I think it's more common for marriages to have partners with unequal drives than to have partners with always the same drive.

I am lower drive than my husband. I am happy with once every week or so, while he wants it everyday. So, we compromise. The additional times are not 'pity' sex from me - he works to arouse me and meet my other needs throughout the day and it works out very well. I am committed to him, and love and respect him. He feels the same way about me.

If you are only getting 'pity' sex from a lower drive partner, then I think it's an indication that there's more issues than just sexual ones in the marriage, imho.


----------



## MEM2020 (Aug 23, 2009)

Yes


think it's more common for marriages to have partners with unequal drives than to have partners with always the same drive.

I am lower drive than my husband. I am happy with once every week or so, while he wants it everyday. So, we compromise.
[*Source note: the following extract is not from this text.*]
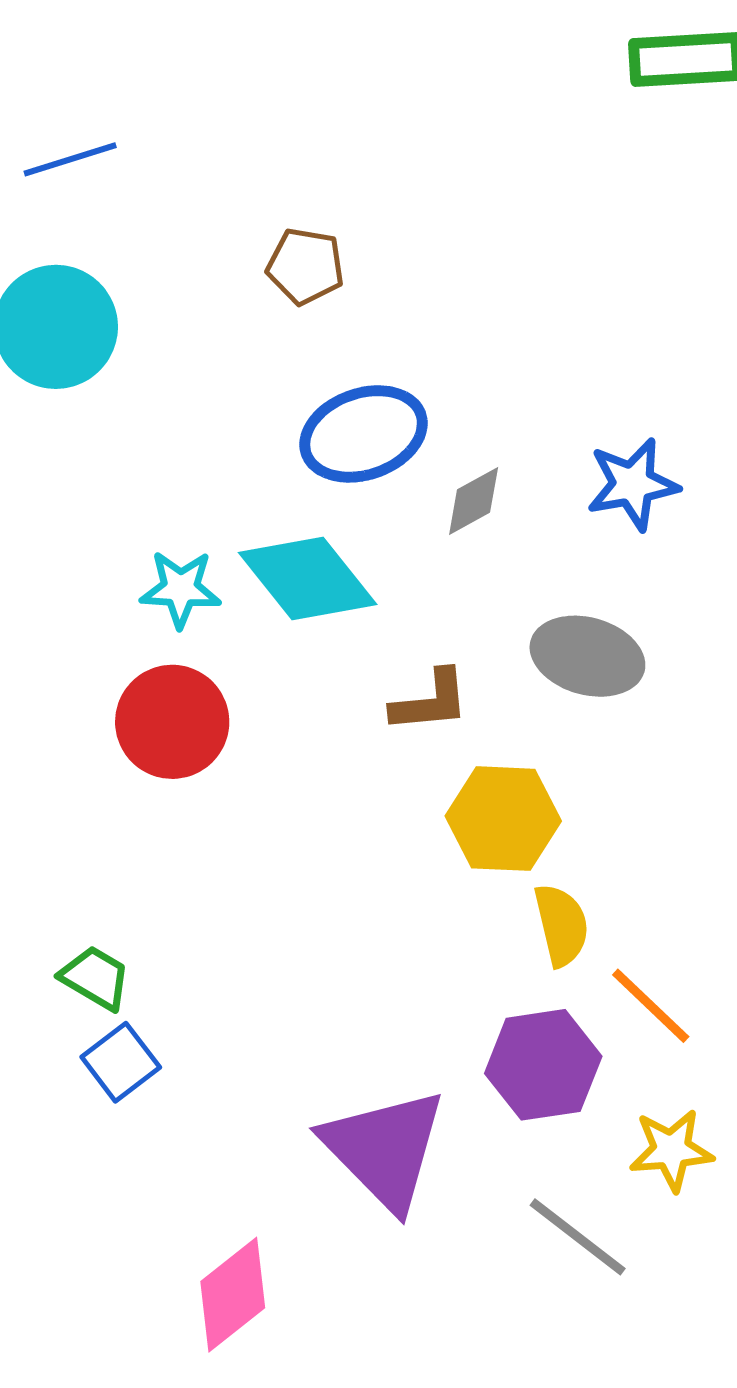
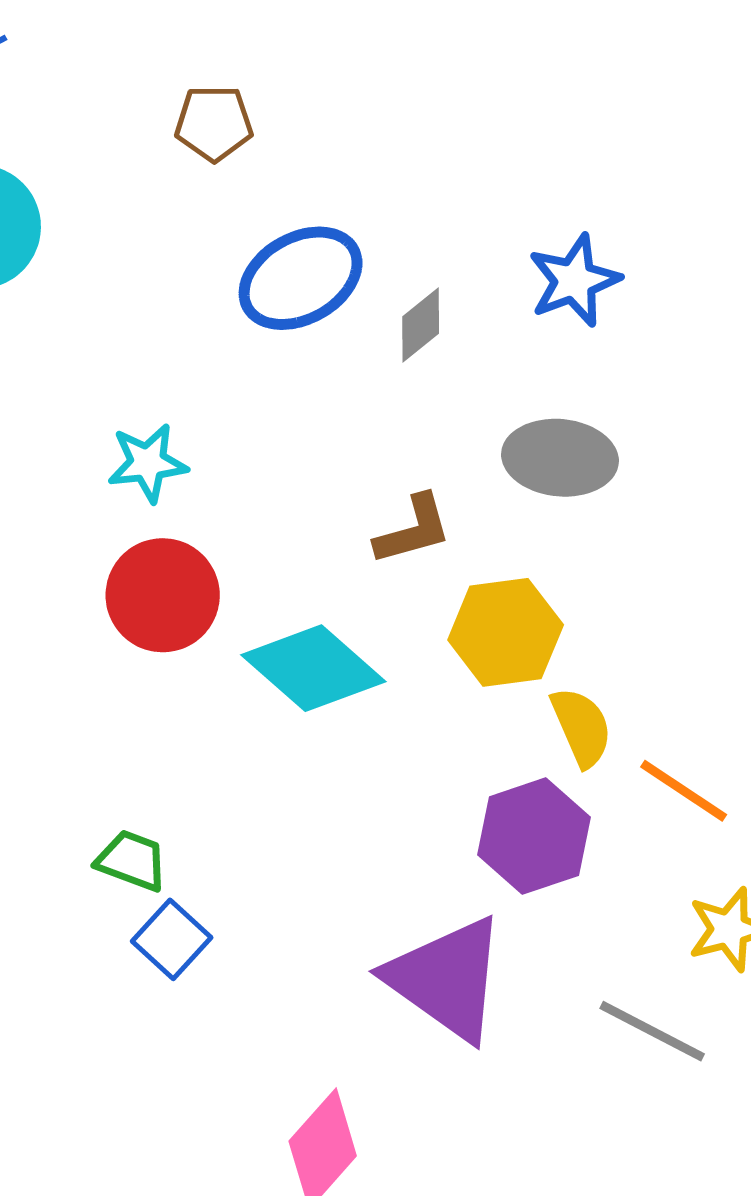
cyan diamond: (308, 578) -> (313, 668), moved
purple hexagon: (543, 1065) -> (534, 836), moved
The additional times are not 'pity' sex from me - he works to arouse me and meet my other needs throughout the day and it works out very well. I am committed to him, and love and respect him. He feels the same way about me.

If you are only getting 'pity' sex from a lower drive partner, then I think it's an indication that there's more issues than just sexual ones in the marriage, imho.[/QUOTE]
_Posted via Mobile Device_


----------



## kittycat03 (Jul 15, 2011)

This seems like a similar situation I am working with. I have the higher drive hubby has the lower. This has become a huge source friction with in our relationship. While our marriage is far from perfect, with in the last few years, it seems as if we have worked together and become a better couple except for the frequency/lack of desire aspect. I hate the something so wonderful has become such a stress on our relationship.
Teresa


----------



## DayDream (May 25, 2011)

Sometimes you just have to get some toys to spice things up a little bit.


----------